WHAT YOU WILL DO: Retype the material word for word.

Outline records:
:::::

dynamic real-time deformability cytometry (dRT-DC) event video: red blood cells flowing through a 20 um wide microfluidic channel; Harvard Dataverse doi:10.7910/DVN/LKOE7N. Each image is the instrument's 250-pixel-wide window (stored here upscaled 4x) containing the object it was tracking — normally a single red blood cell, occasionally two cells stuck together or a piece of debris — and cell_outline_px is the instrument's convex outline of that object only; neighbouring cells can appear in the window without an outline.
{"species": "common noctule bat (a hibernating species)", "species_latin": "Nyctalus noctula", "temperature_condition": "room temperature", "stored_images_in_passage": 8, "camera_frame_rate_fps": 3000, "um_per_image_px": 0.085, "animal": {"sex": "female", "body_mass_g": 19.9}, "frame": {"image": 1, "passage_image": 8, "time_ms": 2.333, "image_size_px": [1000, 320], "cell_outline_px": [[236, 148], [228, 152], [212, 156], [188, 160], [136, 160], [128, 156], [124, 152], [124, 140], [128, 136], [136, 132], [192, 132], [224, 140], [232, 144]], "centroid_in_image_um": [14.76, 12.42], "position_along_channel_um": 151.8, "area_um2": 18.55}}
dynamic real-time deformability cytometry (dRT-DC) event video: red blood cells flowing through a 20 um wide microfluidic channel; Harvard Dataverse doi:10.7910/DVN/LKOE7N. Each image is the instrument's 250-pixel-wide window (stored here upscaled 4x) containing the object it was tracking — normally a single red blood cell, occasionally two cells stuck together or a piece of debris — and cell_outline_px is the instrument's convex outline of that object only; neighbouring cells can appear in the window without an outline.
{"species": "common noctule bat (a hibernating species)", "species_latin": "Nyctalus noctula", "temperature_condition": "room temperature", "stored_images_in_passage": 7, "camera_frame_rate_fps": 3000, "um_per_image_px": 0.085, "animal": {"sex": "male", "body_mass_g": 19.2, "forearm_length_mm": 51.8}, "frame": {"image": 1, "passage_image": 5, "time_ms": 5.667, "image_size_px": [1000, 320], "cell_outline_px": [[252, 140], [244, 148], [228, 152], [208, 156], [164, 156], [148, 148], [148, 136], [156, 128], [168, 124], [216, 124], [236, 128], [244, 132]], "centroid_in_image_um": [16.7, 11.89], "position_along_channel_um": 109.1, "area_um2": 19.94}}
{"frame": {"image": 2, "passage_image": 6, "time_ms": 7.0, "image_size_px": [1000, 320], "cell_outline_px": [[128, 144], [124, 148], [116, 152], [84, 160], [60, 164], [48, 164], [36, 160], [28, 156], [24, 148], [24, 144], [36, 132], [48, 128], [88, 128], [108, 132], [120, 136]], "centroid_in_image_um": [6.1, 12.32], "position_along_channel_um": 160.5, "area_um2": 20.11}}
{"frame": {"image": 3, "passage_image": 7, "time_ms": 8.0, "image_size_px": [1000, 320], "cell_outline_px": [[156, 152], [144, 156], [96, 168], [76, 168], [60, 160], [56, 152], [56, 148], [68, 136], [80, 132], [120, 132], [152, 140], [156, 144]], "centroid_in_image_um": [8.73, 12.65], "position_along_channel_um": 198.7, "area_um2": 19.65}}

:::::

WRITTEN RESPONSE:
dynamic real-time deformability cytometry (dRT-DC) event video: red blood cells flowing through a 20 um wide microfluidic channel; Harvard Dataverse doi:10.7910/DVN/LKOE7N. Each image is the instrument's 250-pixel-wide window (stored here upscaled 4x) containing the object it was tracking — normally a single red blood cell, occasionally two cells stuck together or a piece of debris — and cell_outline_px is the instrument's convex outline of that object only; neighbouring cells can appear in the window without an outline.
{"species": "common noctule bat (a hibernating species)", "species_latin": "Nyctalus noctula", "temperature_condition": "room temperature", "stored_images_in_passage": 8, "camera_frame_rate_fps": 3000, "um_per_image_px": 0.085, "animal": {"sex": "female", "body_mass_g": 19.9}, "frame": {"image": 1, "passage_image": 8, "time_ms": 2.333, "image_size_px": [1000, 320], "cell_outline_px": [[236, 148], [228, 152], [212, 156], [188, 160], [136, 160], [128, 156], [124, 152], [124, 140], [128, 136], [136, 132], [192, 132], [224, 140], [232, 144]], "centroid_in_image_um": [14.76, 12.42], "position_along_channel_um": 151.8, "area_um2": 18.55}}
dynamic real-time deformability cytometry (dRT-DC) event video: red blood cells flowing through a 20 um wide microfluidic channel; Harvard Dataverse doi:10.7910/DVN/LKOE7N. Each image is the instrument's 250-pixel-wide window (stored here upscaled 4x) containing the object it was tracking — normally a single red blood cell, occasionally two cells stuck together or a piece of debris — and cell_outline_px is the instrument's convex outline of that object only; neighbouring cells can appear in the window without an outline.
{"species": "common noctule bat (a hibernating species)", "species_latin": "Nyctalus noctula", "temperature_condition": "room temperature", "stored_images_in_passage": 7, "camera_frame_rate_fps": 3000, "um_per_image_px": 0.085, "animal": {"sex": "male", "body_mass_g": 19.2, "forearm_length_mm": 51.8}, "frame": {"image": 1, "passage_image": 5, "time_ms": 5.667, "image_size_px": [1000, 320], "cell_outline_px": [[252, 140], [244, 148], [228, 152], [208, 156], [164, 156], [148, 148], [148, 136], [156, 128], [168, 124], [216, 124], [236, 128], [244, 132]], "centroid_in_image_um": [16.7, 11.89], "position_along_channel_um": 109.1, "area_um2": 19.94}}
{"frame": {"image": 2, "passage_image": 6, "time_ms": 7.0, "image_size_px": [1000, 320], "cell_outline_px": [[128, 144], [124, 148], [116, 152], [84, 160], [60, 164], [48, 164], [36, 160], [28, 156], [24, 148], [24, 144], [36, 132], [48, 128], [88, 128], [108, 132], [120, 136]], "centroid_in_image_um": [6.1, 12.32], "position_along_channel_um": 160.5, "area_um2": 20.11}}
{"frame": {"image": 3, "passage_image": 7, "time_ms": 8.0, "image_size_px": [1000, 320], "cell_outline_px": [[156, 152], [144, 156], [96, 168], [76, 168], [60, 160], [56, 152], [56, 148], [68, 136], [80, 132], [120, 132], [152, 140], [156, 144]], "centroid_in_image_um": [8.73, 12.65], "position_along_channel_um": 198.7, "area_um2": 19.65}}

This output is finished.